[Source records]

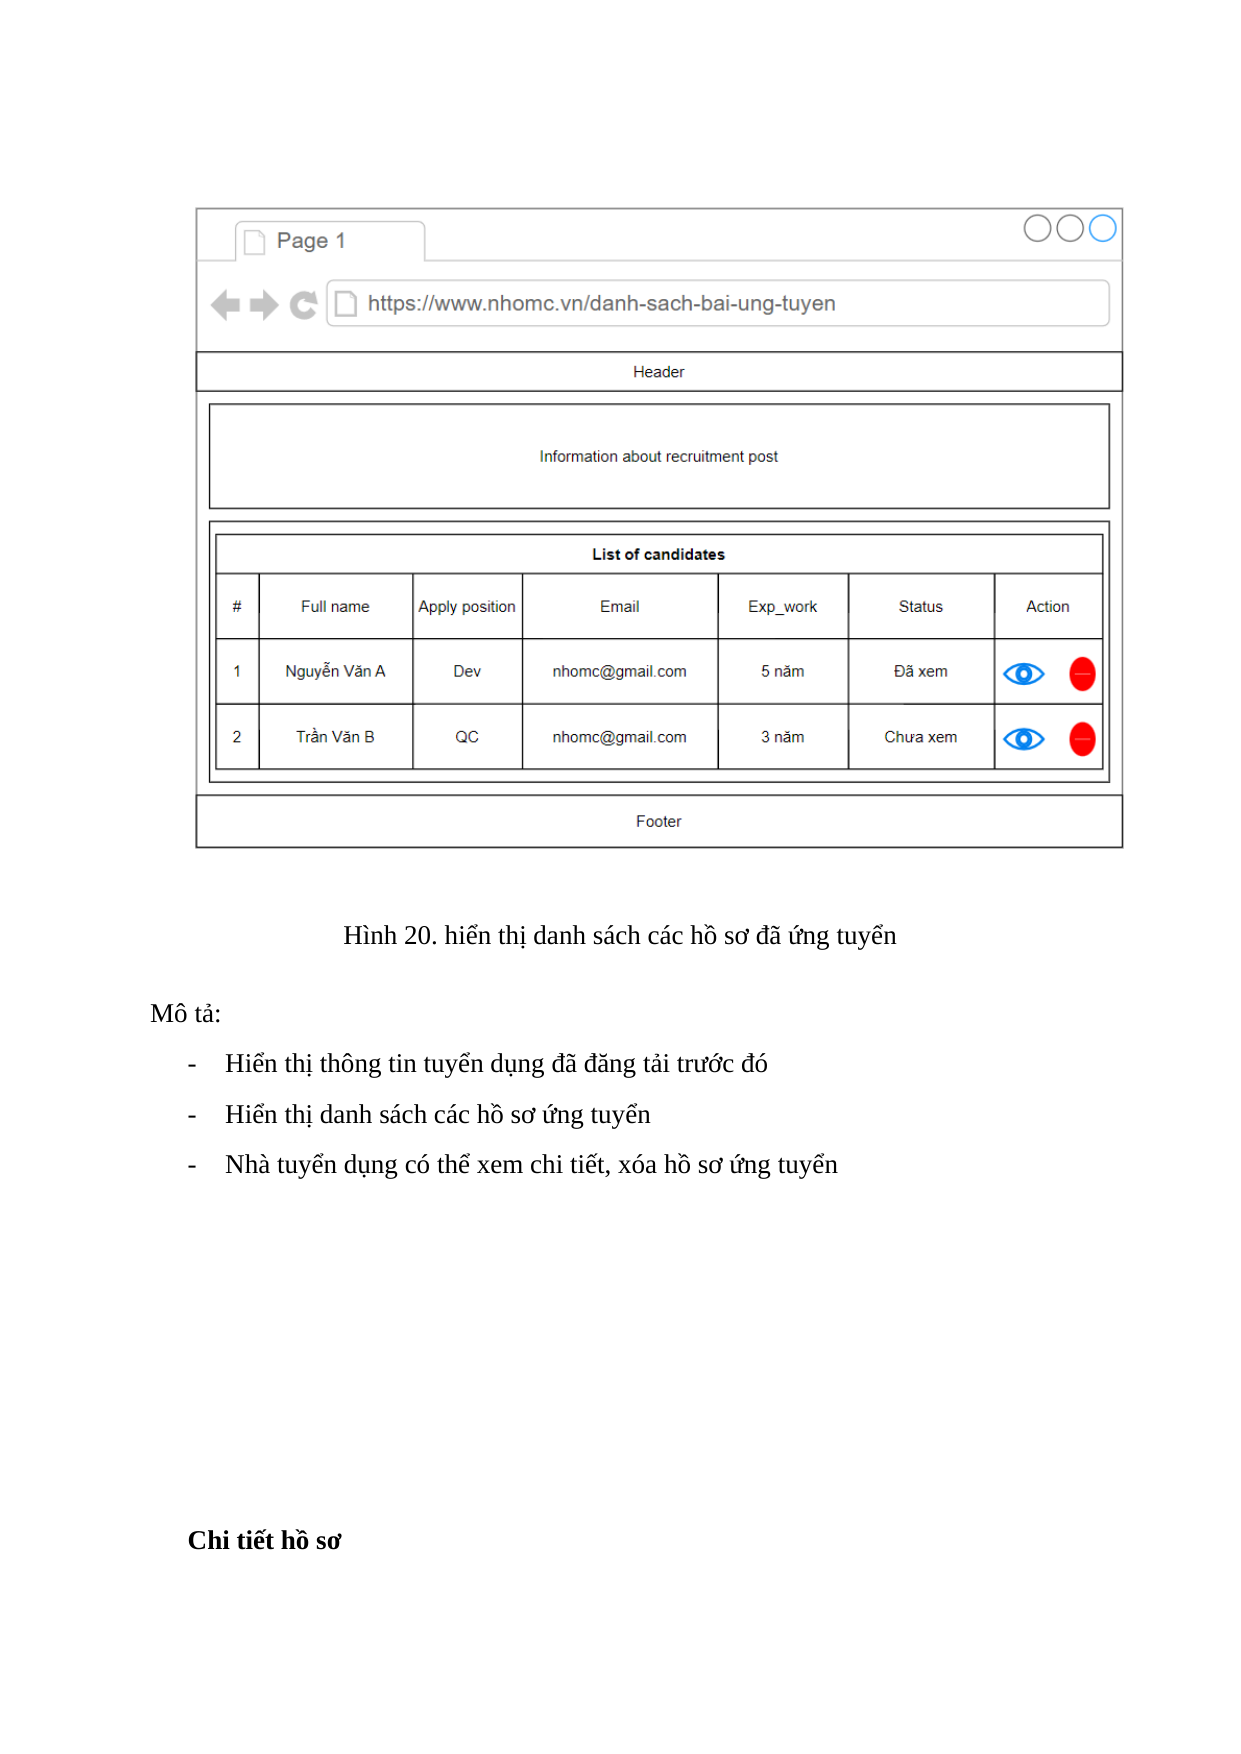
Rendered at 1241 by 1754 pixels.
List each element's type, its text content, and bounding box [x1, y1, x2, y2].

text Mô tả: [150, 997, 1090, 1028]
picture [187, 200, 1128, 855]
text Chi tiết hồ sơ [187, 1524, 1090, 1555]
list Nhà tuyển dụng có thể xem chi tiết, xóa hồ sơ ứng tuyển [187, 1148, 1090, 1179]
list Hiển thị thông tin tuyển dụng đã đăng tải trước đó [187, 1048, 1090, 1079]
list Hiển thị danh sách các hồ sơ ứng tuyển [187, 1098, 1090, 1129]
subtitle Hình 20. hiển thị danh sách các hồ sơ đã ứng tuyển [150, 919, 1090, 950]
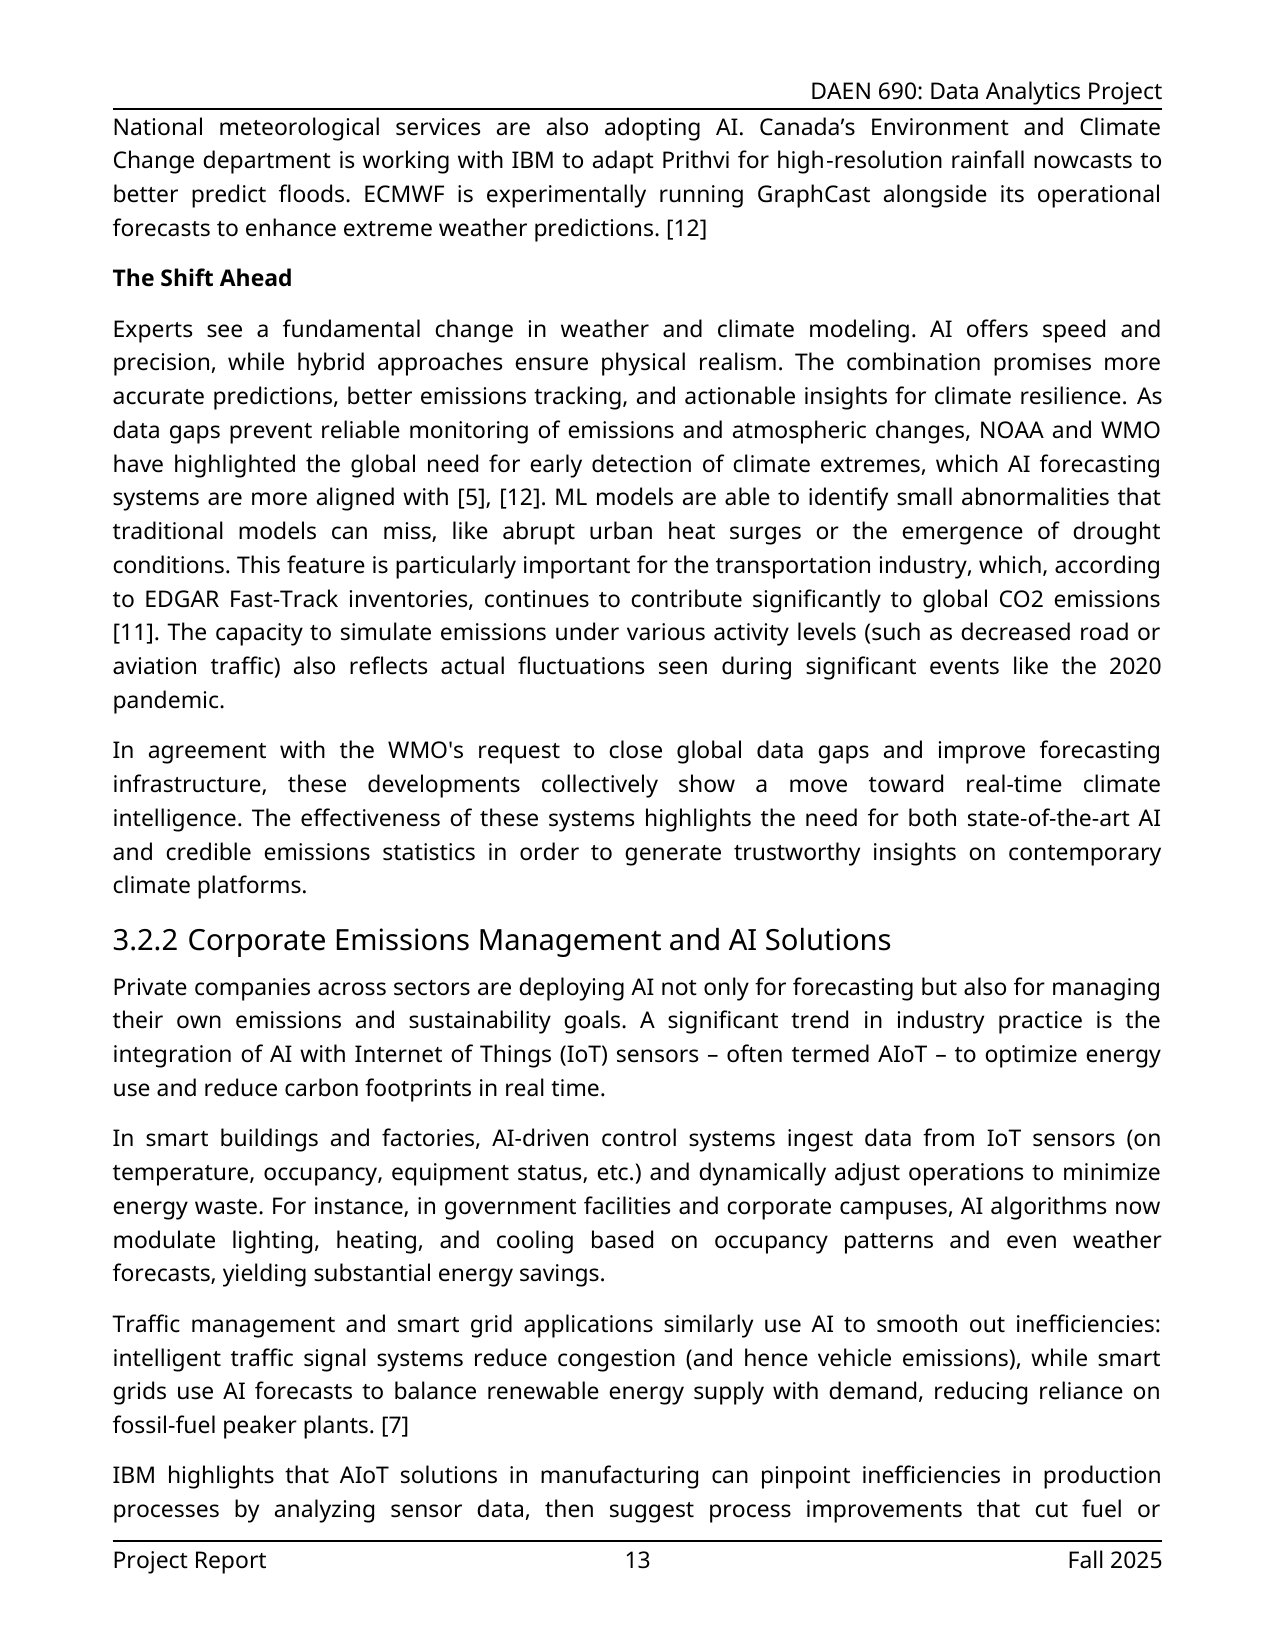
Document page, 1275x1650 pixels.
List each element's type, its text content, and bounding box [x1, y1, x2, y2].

text National meteorological services are also adopting AI. Canada’s Environment and Climate Change department is working with IBM to adapt Prithvi for high‑resolution rainfall nowcasts to better predict floods. ECMWF is experimentally running GraphCast alongside its operational forecasts to enhance extreme weather predictions. [12] [112, 110, 1162, 243]
text Private companies across sectors are deploying AI not only for forecasting but also for managing their own emissions and sustainability goals. A significant trend in industry practice is the integration of AI with Internet of Things (IoT) sensors – often termed AIoT – to optimize energy use and reduce carbon footprints in real time. [112, 971, 1162, 1103]
subtitle Corporate Emissions Management and AI Solutions [112, 919, 1162, 959]
text The Shift Ahead [112, 262, 1162, 293]
text Traffic management and smart grid applications similarly use AI to smooth out inefficiencies: intelligent traffic signal systems reduce congestion (and hence vehicle emissions), while smart grids use AI forecasts to balance renewable energy supply with demand, reducing reliance on fossil-fuel peaker plants. [7] [112, 1308, 1162, 1440]
text In smart buildings and factories, AI-driven control systems ingest data from IoT sensors (on temperature, occupancy, equipment status, etc.) and dynamically adjust operations to minimize energy waste. For instance, in government facilities and corporate campuses, AI algorithms now modulate lighting, heating, and cooling based on occupancy patterns and even weather forecasts, yielding substantial energy savings. [112, 1122, 1162, 1289]
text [112, 1459, 1162, 1524]
text Experts see a fundamental change in weather and climate modeling. AI offers speed and precision, while hybrid approaches ensure physical realism. The combination promises more accurate predictions, better emissions tracking, and actionable insights for climate resilience. As data gaps prevent reliable monitoring of emissions and atmospheric changes, NOAA and WMO have highlighted the global need for early detection of climate extremes, which AI forecasting systems are more aligned with [5], [12]. ML models are able to identify small abnormalities that traditional models can miss, like abrupt urban heat surges or the emergence of drought conditions. This feature is particularly important for the transportation industry, which, according to EDGAR Fast-Track inventories, continues to contribute significantly to global CO2 emissions [11]. The capacity to simulate emissions under various activity levels (such as decreased road or aviation traffic) also reflects actual fluctuations seen during significant events like the 2020 pandemic. [112, 312, 1162, 715]
text In agreement with the WMO's request to close global data gaps and improve forecasting infrastructure, these developments collectively show a move toward real-time climate intelligence. The effectiveness of these systems highlights the need for both state-of-the-art AI and credible emissions statistics in order to generate trustworthy insights on contemporary climate platforms. [112, 734, 1162, 900]
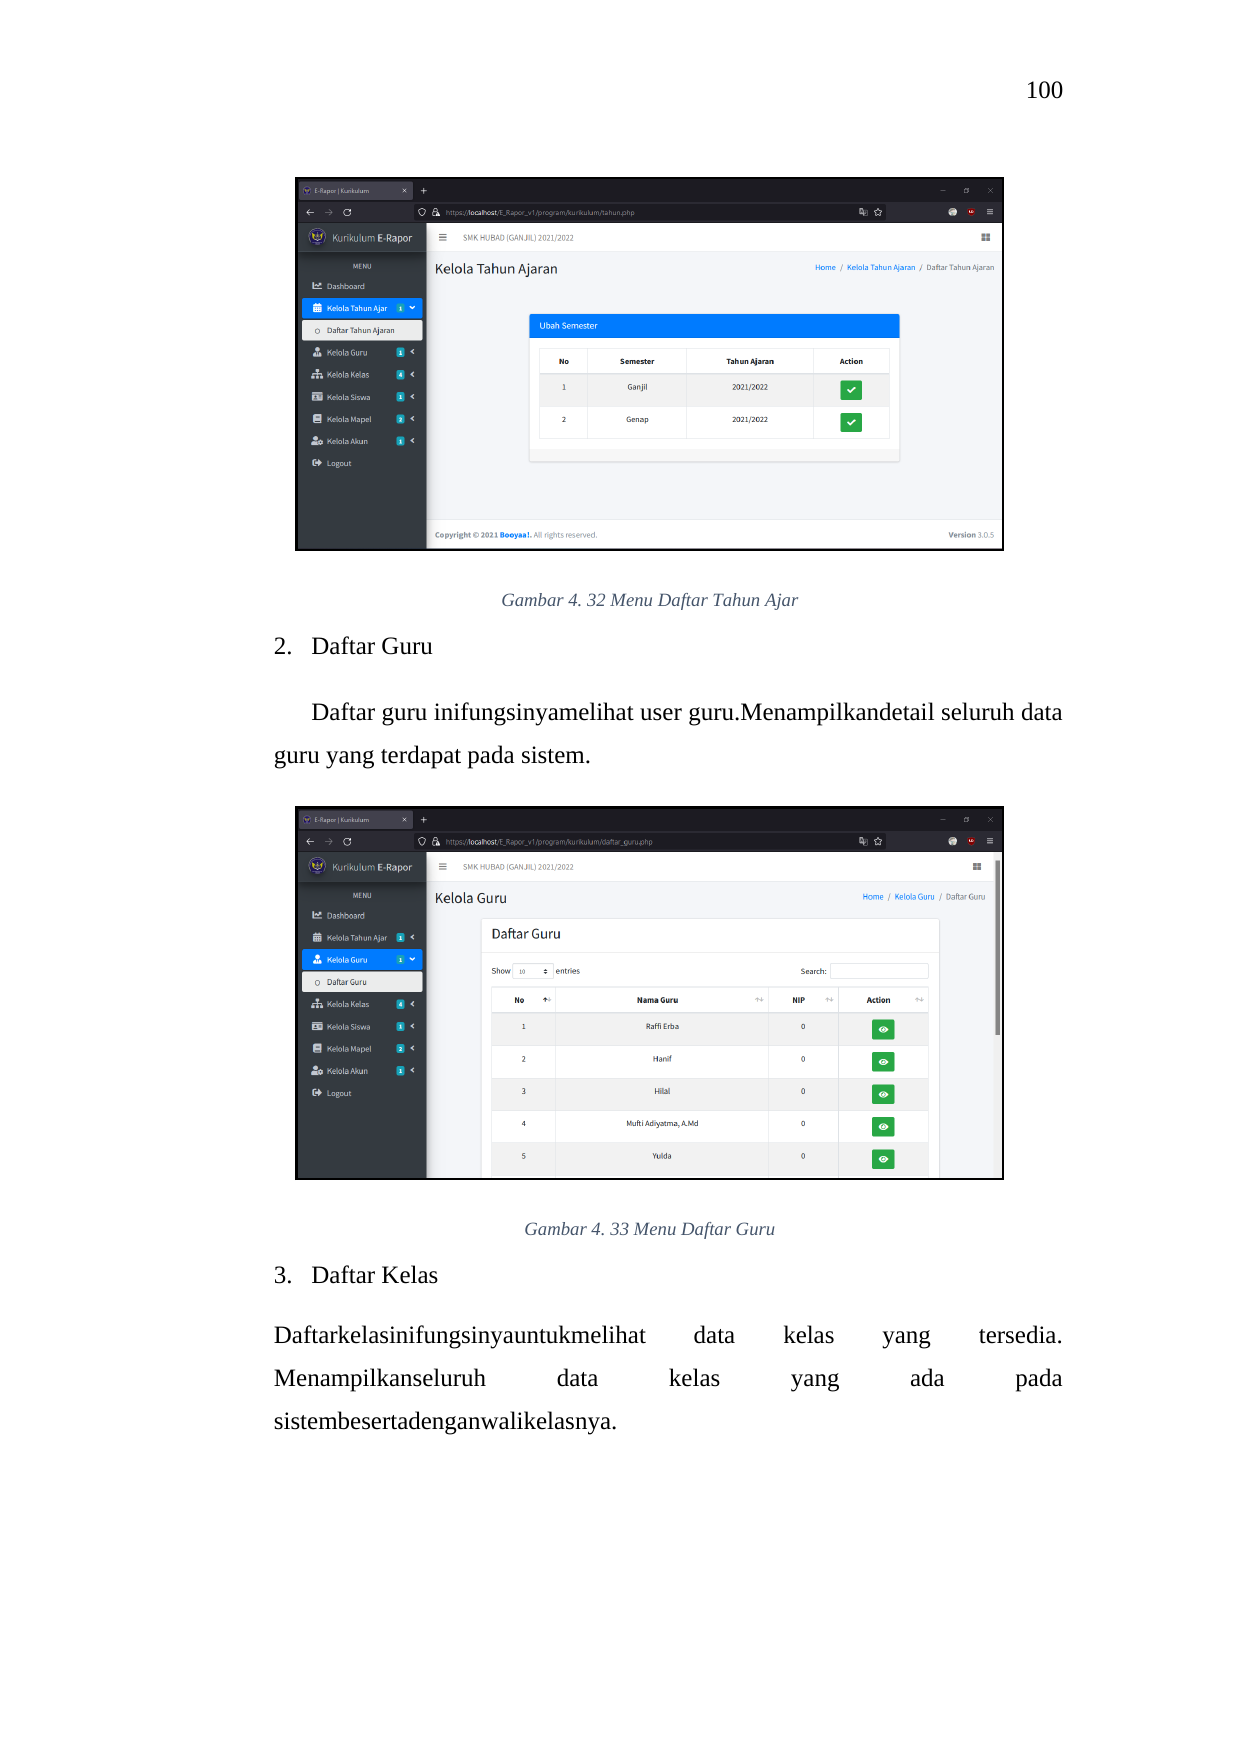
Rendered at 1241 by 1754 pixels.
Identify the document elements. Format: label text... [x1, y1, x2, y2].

picture [298, 809, 1002, 1178]
text Gambar 4. Menu Daftar Guru [236, 1218, 1063, 1239]
text Daftarkelasinifungsinyauntukmelihat data kelas yang tersedia. Menampilkanseluruh data kelas yang ada pada sistembesertadenganwalikelasnya. [274, 1320, 1063, 1435]
list Daftar Kelas [274, 1260, 1063, 1289]
text Daftar guru inifungsinyamelihat user guru.Menampilkandetail seluruh data guru yang terdapat pada sistem. [274, 697, 1063, 769]
list Daftar Guru [274, 631, 1063, 659]
picture [298, 179, 1002, 549]
text Gambar 4. Menu Daftar Tahun Ajar [236, 588, 1063, 610]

_WORK INSTRUCTIONS_: Look over the records above, and wherever a line contains the string "subtitle", copy that line.

_ANSWER TO THIS TASK_:
subtitle Hình 20. hiển thị danh sách các hồ sơ đã ứng tuyển [150, 919, 1090, 950]
subtitle Corporate Emissions Management and AI Solutions [112, 919, 1162, 959]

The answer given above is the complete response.